• WHAT TO DO:
Extract every line of text from all the items below without changing anything, and leave the pictures out of your answer.

════════════════

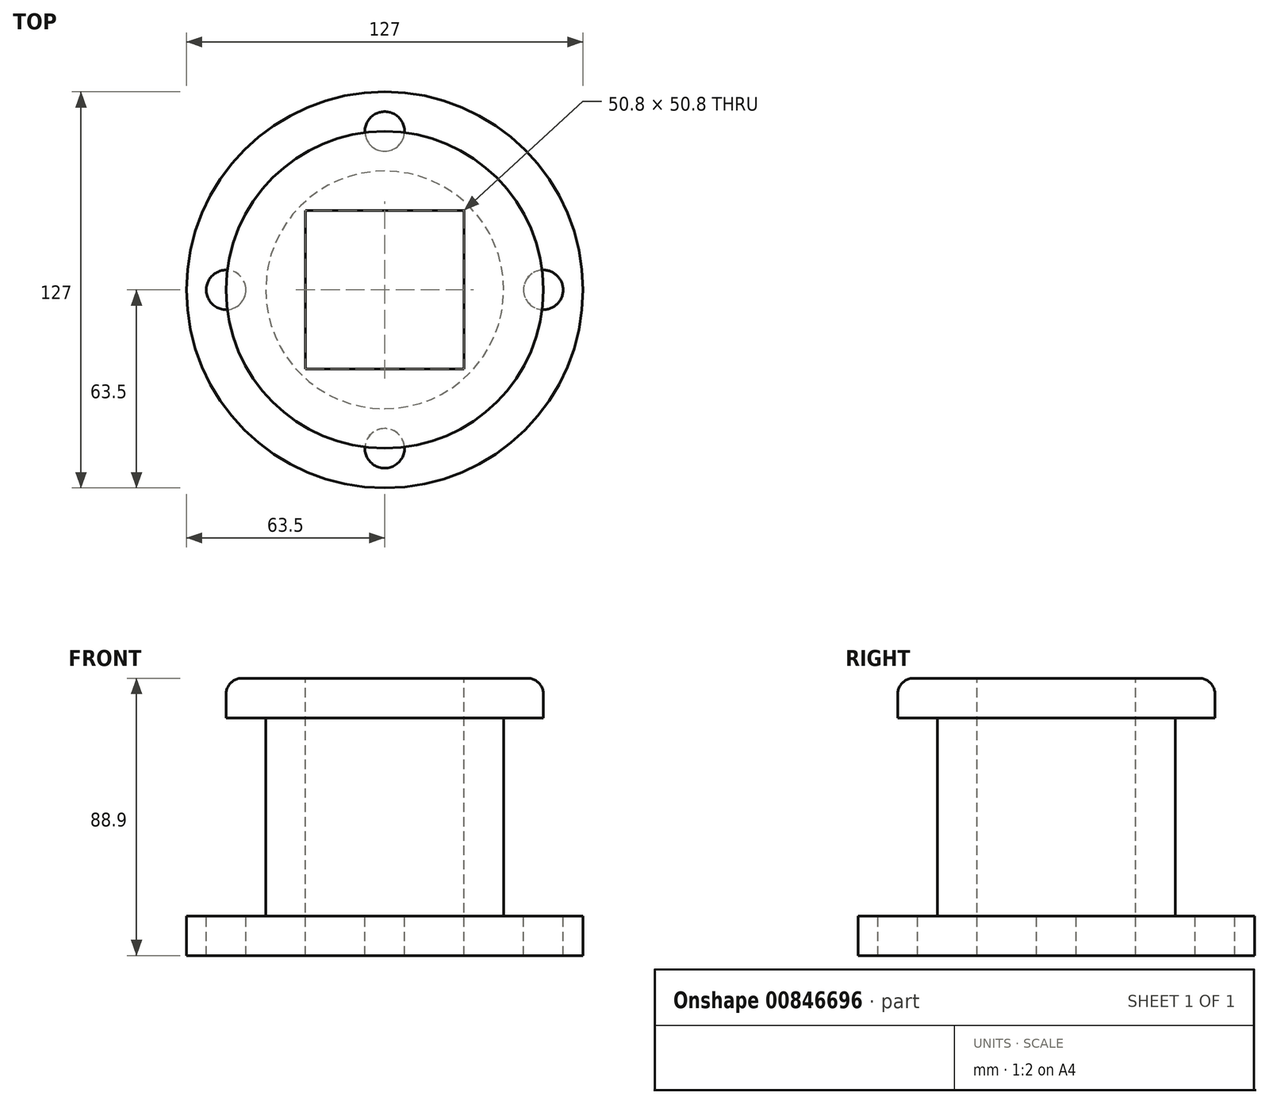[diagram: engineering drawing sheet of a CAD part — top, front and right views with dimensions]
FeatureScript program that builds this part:
annotation { "Feature Type Name" : "Feature", "Feature Type Description" : "" }
export const myFeature = defineFeature(function(context is Context, id is Id, definition is map)
    precondition{}
    {
        {
            var Q0;
            Q0=qCreatedBy(makeId("Top.planeOp"),FACE);
            var sketch = newSketch(context, id + "F0", { "sketchPlane" : qUnion([Q0])});
            skCircle(sketch, "E0", {"center": v(0, 0) * mm, "radius": 38.1 * mm});
            skSolve(sketch);
        }
        {
            var Q0;
            Q0 = qSketchRegion(id + "F0", true);
            extrude(context, id + "F1", {"entities" : qUnion([Q0]), "depth" : 63.5 * mm, "offsetDistance" : 25.4 * mm});
        }
        {
            var Q0;
            Q0=qCreatedBy(makeId("Top.planeOp"),FACE);
            var sketch = newSketch(context, id + "F2", { "sketchPlane" : qUnion([Q0])});
            skCircle(sketch, "E1", {"center": v(0, 0) * mm, "radius": 63.5 * mm});
            skSolve(sketch);
        }
        {
            var Q0;
            Q0 = qSketchRegion(id + "F2", true);
            extrude(context, id + "F3", {"entities" : qUnion([Q0]), "operationType" : NewBodyOperationType.ADD, "oppositeDirection" : true, "depth" : 12.7 * mm, "offsetDistance" : 25.4 * mm});
        }
        {
            var Q0;
            Q0=makeQuery(id+"F3.opExtrude","CAP_FACE",FACE,{"disambiguationData":[OSD([sQuery(id+"F2.wireOp",EDGE,"E1")])],"isStart":true});
            var sketch = newSketch(context, id + "F4", { "sketchPlane" : qUnion([Q0])});
            skCircle(sketch, "E2", {"center": v(-50.8, 0) * mm, "radius": 6.35 * mm});
            skCircle(sketch, "E3", {"center": v(0, 50.8) * mm, "radius": 6.35 * mm});
            skCircle(sketch, "E4", {"center": v(50.8, 0) * mm, "radius": 6.35 * mm});
            skCircle(sketch, "E5", {"center": v(0, -50.8) * mm, "radius": 6.35 * mm});
            skSolve(sketch);
        }
        {
            var Q0;
            Q0 = qSketchRegion(id + "F4", true);
            extrude(context, id + "F5", {"entities" : qUnion([Q0]), "operationType" : NewBodyOperationType.REMOVE, "oppositeDirection" : true, "depth" : 25.4 * mm, "offsetDistance" : 25.4 * mm});
        }
        {
            var Q0;
            Q0=makeQuery(id+"F1.opExtrude","CAP_FACE",FACE,{"disambiguationData":[OSD([sQuery(id+"F0.wireOp",EDGE,"E0")])],"isStart":false});
            var sketch = newSketch(context, id + "F6", { "sketchPlane" : qUnion([Q0])});
            skCircle(sketch, "E6", {"center": v(0, 0) * mm, "radius": 50.8 * mm});
            skSolve(sketch);
        }
        {
            var Q0;
            Q0 = qSketchRegion(id + "F6", true);
            extrude(context, id + "F7", {"entities" : qUnion([Q0]), "operationType" : NewBodyOperationType.ADD, "depth" : 12.7 * mm, "offsetDistance" : 25.4 * mm});
        }
        {
            var Q0;
            Q0=makeQuery(id+"F7.opExtrude","CAP_EDGE",EDGE,{"disambiguationData":[OSD([sQuery(id+"F6.wireOp",EDGE,"E6")])],"isStart":false});
            fillet(context, id + "F8", {"entities" : qUnion([Q0]), "radius" : 5.08 * mm, "tangentPropagation" : true, "allowEdgeOverflow" : false});
        }
        {
            var Q0;
            Q0=makeQuery(id+"F7.opExtrude","CAP_FACE",FACE,{"disambiguationData":[OSD([sQuery(id+"F6.wireOp",EDGE,"E6")])],"isStart":false});
            var sketch = newSketch(context, id + "F9", { "sketchPlane" : qUnion([Q0])});
            skLineSegment(sketch, "E7.bottom", {"start": v(25.4, -25.4) * mm, "end": v(-25.4, -25.4) * mm});
            skLineSegment(sketch, "E7.top", {"start": v(25.4, 25.4) * mm, "end": v(-25.4, 25.4) * mm});
            skLineSegment(sketch, "E7.left", {"start": v(25.4, -25.4) * mm, "end": v(25.4, 25.4) * mm});
            skLineSegment(sketch, "E7.right", {"start": v(-25.4, -25.4) * mm, "end": v(-25.4, 25.4) * mm});
            skSolve(sketch);
        }
        {
            var Q0;
            Q0 = qSketchRegion(id + "F9", true);
            extrude(context, id + "F10", {"entities" : qUnion([Q0]), "operationType" : NewBodyOperationType.REMOVE, "oppositeDirection" : true, "depth" : 132.84 * mm, "offsetDistance" : 25.4 * mm});
        }
    });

════════════════

• CORRECT OUTPUT:
[diagram: engineering drawing sheet of a CAD part — top, front and right views with dimensions]
FeatureScript program that builds this part:
annotation { "Feature Type Name" : "Feature", "Feature Type Description" : "" }
export const myFeature = defineFeature(function(context is Context, id is Id, definition is map)
    precondition{}
    {
        {
            var Q0;
            Q0=qCreatedBy(makeId("Top.planeOp"),FACE);
            var sketch = newSketch(context, id + "F0", { "sketchPlane" : qUnion([Q0])});
            skCircle(sketch, "E0", {"center": v(0, 0) * mm, "radius": 38.1 * mm});
            skSolve(sketch);
        }
        {
            var Q0;
            Q0 = qSketchRegion(id + "F0", true);
            extrude(context, id + "F1", {"entities" : qUnion([Q0]), "depth" : 63.5 * mm, "offsetDistance" : 25.4 * mm});
        }
        {
            var Q0;
            Q0=qCreatedBy(makeId("Top.planeOp"),FACE);
            var sketch = newSketch(context, id + "F2", { "sketchPlane" : qUnion([Q0])});
            skCircle(sketch, "E1", {"center": v(0, 0) * mm, "radius": 63.5 * mm});
            skSolve(sketch);
        }
        {
            var Q0;
            Q0 = qSketchRegion(id + "F2", true);
            extrude(context, id + "F3", {"entities" : qUnion([Q0]), "operationType" : NewBodyOperationType.ADD, "oppositeDirection" : true, "depth" : 12.7 * mm, "offsetDistance" : 25.4 * mm});
        }
        {
            var Q0;
            Q0=makeQuery(id+"F3.opExtrude","CAP_FACE",FACE,{"disambiguationData":[OSD([sQuery(id+"F2.wireOp",EDGE,"E1")])],"isStart":true});
            var sketch = newSketch(context, id + "F4", { "sketchPlane" : qUnion([Q0])});
            skCircle(sketch, "E2", {"center": v(-50.8, 0) * mm, "radius": 6.35 * mm});
            skCircle(sketch, "E3", {"center": v(0, 50.8) * mm, "radius": 6.35 * mm});
            skCircle(sketch, "E4", {"center": v(50.8, 0) * mm, "radius": 6.35 * mm});
            skCircle(sketch, "E5", {"center": v(0, -50.8) * mm, "radius": 6.35 * mm});
            skSolve(sketch);
        }
        {
            var Q0;
            Q0 = qSketchRegion(id + "F4", true);
            extrude(context, id + "F5", {"entities" : qUnion([Q0]), "operationType" : NewBodyOperationType.REMOVE, "oppositeDirection" : true, "depth" : 25.4 * mm, "offsetDistance" : 25.4 * mm});
        }
        {
            var Q0;
            Q0=makeQuery(id+"F1.opExtrude","CAP_FACE",FACE,{"disambiguationData":[OSD([sQuery(id+"F0.wireOp",EDGE,"E0")])],"isStart":false});
            var sketch = newSketch(context, id + "F6", { "sketchPlane" : qUnion([Q0])});
            skCircle(sketch, "E6", {"center": v(0, 0) * mm, "radius": 50.8 * mm});
            skSolve(sketch);
        }
        {
            var Q0;
            Q0 = qSketchRegion(id + "F6", true);
            extrude(context, id + "F7", {"entities" : qUnion([Q0]), "operationType" : NewBodyOperationType.ADD, "depth" : 12.7 * mm, "offsetDistance" : 25.4 * mm});
        }
        {
            var Q0;
            Q0=makeQuery(id+"F7.opExtrude","CAP_EDGE",EDGE,{"disambiguationData":[OSD([sQuery(id+"F6.wireOp",EDGE,"E6")])],"isStart":false});
            fillet(context, id + "F8", {"entities" : qUnion([Q0]), "radius" : 5.08 * mm, "tangentPropagation" : true, "allowEdgeOverflow" : false});
        }
        {
            var Q0;
            Q0=makeQuery(id+"F7.opExtrude","CAP_FACE",FACE,{"disambiguationData":[OSD([sQuery(id+"F6.wireOp",EDGE,"E6")])],"isStart":false});
            var sketch = newSketch(context, id + "F9", { "sketchPlane" : qUnion([Q0])});
            skLineSegment(sketch, "E7.bottom", {"start": v(25.4, -25.4) * mm, "end": v(-25.4, -25.4) * mm});
            skLineSegment(sketch, "E7.top", {"start": v(25.4, 25.4) * mm, "end": v(-25.4, 25.4) * mm});
            skLineSegment(sketch, "E7.left", {"start": v(25.4, -25.4) * mm, "end": v(25.4, 25.4) * mm});
            skLineSegment(sketch, "E7.right", {"start": v(-25.4, -25.4) * mm, "end": v(-25.4, 25.4) * mm});
            skSolve(sketch);
        }
        {
            var Q0;
            Q0 = qSketchRegion(id + "F9", true);
            extrude(context, id + "F10", {"entities" : qUnion([Q0]), "operationType" : NewBodyOperationType.REMOVE, "oppositeDirection" : true, "depth" : 132.84 * mm, "offsetDistance" : 25.4 * mm});
        }
    });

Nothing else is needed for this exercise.